## Request
Write down exactly the line where "that approxim" occurs and every line that follows it through the end of the material below; include nothing else.

## Material to process
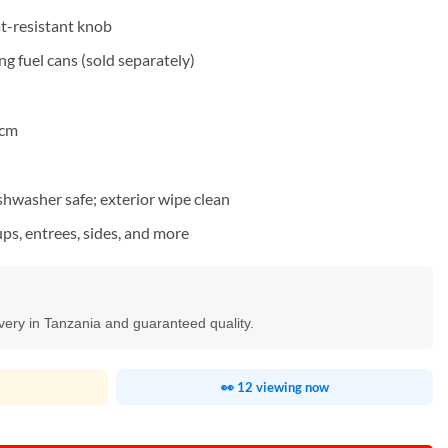
at-resistant knob
g fuel cans (sold separately)
 cm
ishwasher safe; exterior wipe clean
ps, entrees, sides, and more
ivery in Tanzania and guaranteed quality.
👀 12 viewing now
g Dish 6L quantity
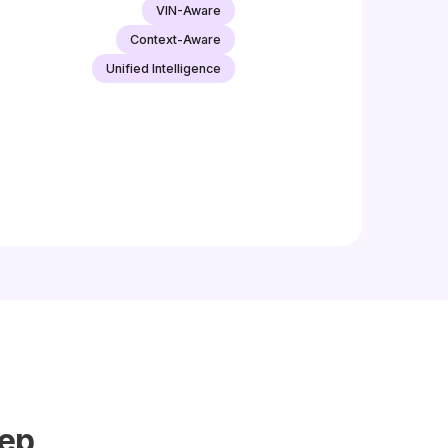
VIN-Aware
Context-Aware
Unified Intelligence
tep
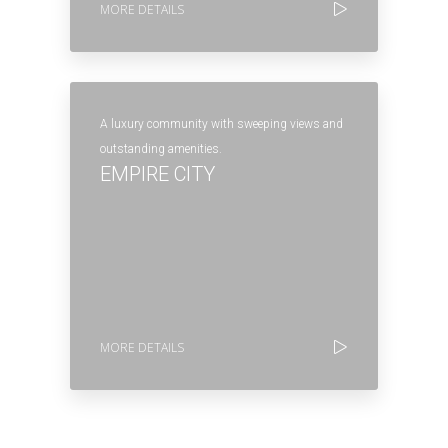
MORE DETAILS
A luxury community with sweeping views and
outstanding amenities.
EMPIRE CITY
MORE DETAILS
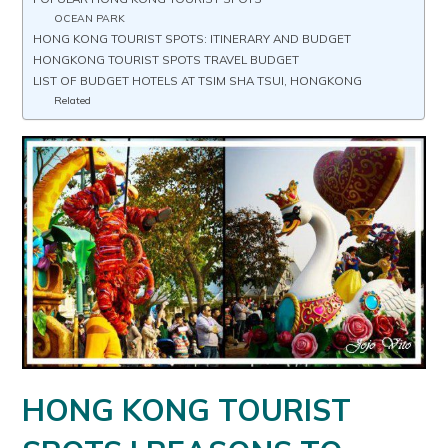
OCEAN PARK
HONG KONG TOURIST SPOTS: ITINERARY AND BUDGET
HONGKONG TOURIST SPOTS TRAVEL BUDGET
LIST OF BUDGET HOTELS AT TSIM SHA TSUI, HONGKONG
Related
HONG KONG TOURIST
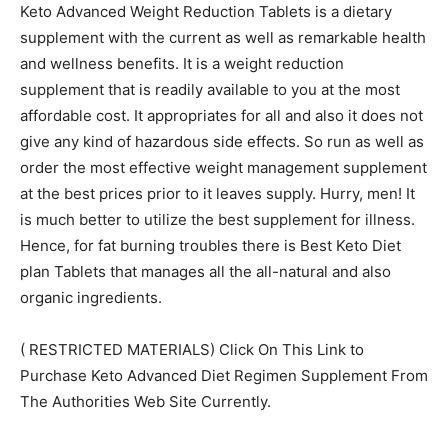
Keto Advanced Weight Reduction Tablets is a dietary
supplement with the current as well as remarkable health
and wellness benefits. It is a weight reduction
supplement that is readily available to you at the most
affordable cost. It appropriates for all and also it does not
give any kind of hazardous side effects. So run as well as
order the most effective weight management supplement
at the best prices prior to it leaves supply. Hurry, men! It
is much better to utilize the best supplement for illness.
Hence, for fat burning troubles there is Best Keto Diet
plan Tablets that manages all the all-natural and also
organic ingredients.
( RESTRICTED MATERIALS) Click On This Link to
Purchase Keto Advanced Diet Regimen Supplement From
The Authorities Web Site Currently.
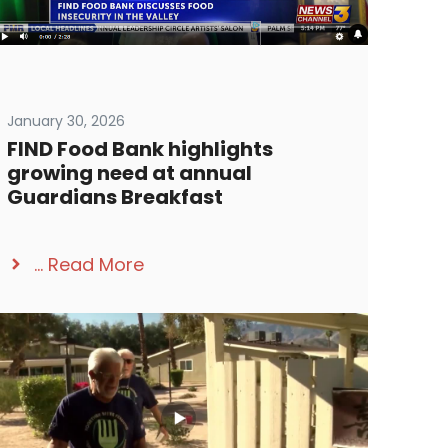
January 30, 2026
FIND Food Bank highlights
growing need at annual
Guardians Breakfast
...
Read More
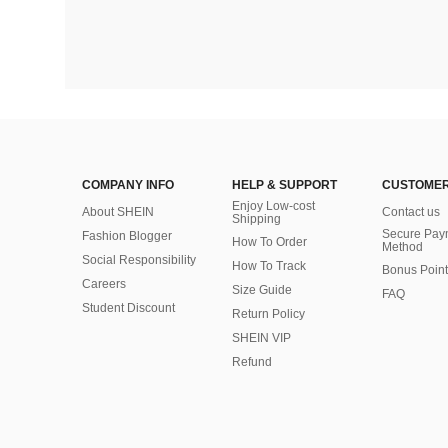
COMPANY INFO
HELP & SUPPORT
CUSTOMER
Enjoy Low-cost
About SHEIN
Contact us
Shipping
Secure Pay
Fashion Blogger
How To Order
Method
Social Responsibility
How To Track
Bonus Point
Careers
Size Guide
FAQ
Student Discount
Return Policy
SHEIN VIP
Refund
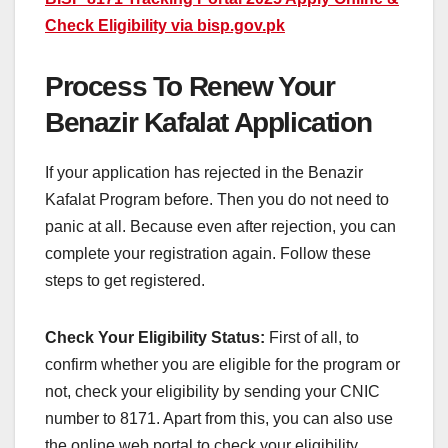
Check Eligibility via bisp.gov.pk
Process To Renew Your
Benazir Kafalat Application
If your application has rejected in the Benazir
Kafalat Program before. Then you do not need to
panic at all. Because even after rejection, you can
complete your registration again. Follow these
steps to get registered.
Check Your Eligibility Status:
First of all, to
confirm whether you are eligible for the program or
not, check your eligibility by sending your CNIC
number to 8171. Apart from this, you can also use
the online web portal to check your eligibility.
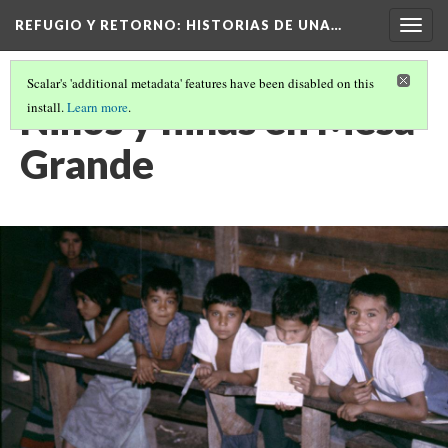
REFUGIO Y RETORNO
: HISTORIAS DE UNA…
Togg
navig
Scalar's 'additional metadata' features have been disabled on this
Niños y niñas en Mesa
install.
Learn more
.
Grande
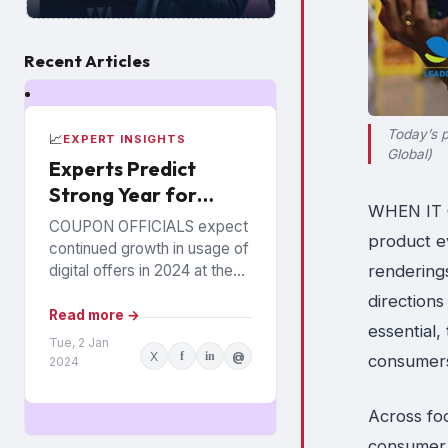
Recent Articles
Today’s p
📈
EXPERT INSIGHTS
Global)
Experts Predict
Strong Year for
WHEN IT C
Digital Offers
COUPON OFFICIALS expect
product e
continued growth in usage of
rendering
digital offers in 2024 at the
expense of paper coupons.
directions
Meanwhile, coupon fraud will
Read more →
essential
continue to roil...
Tue, 2 Jan
X
f
in
@
consumers 
2024
Across fo
consumer c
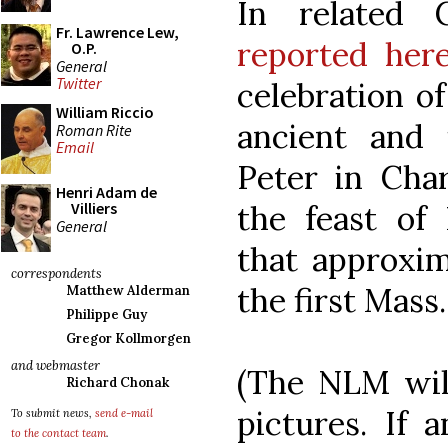
In related 
Fr. Lawrence Lew,
reported her
O.P.
General
Twitter
celebration o
William Riccio
ancient and 
Roman Rite
Email
Peter in Cha
Henri Adam de
the feast of 
Villiers
General
that approxim
correspondents
the first Mass.
Matthew Alderman
Philippe Guy
Gregor Kollmorgen
and webmaster
(The NLM wil
Richard Chonak
pictures. If 
To submit news,
send e-mail
to the contact team
.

## Solution to this problem
that approxim
correspondents
the first Mass.
Matthew Alderman
Philippe Guy
Gregor Kollmorgen
and webmaster
(The NLM wil
Richard Chonak
pictures. If 
To submit news,
send e-mail
to the contact team
.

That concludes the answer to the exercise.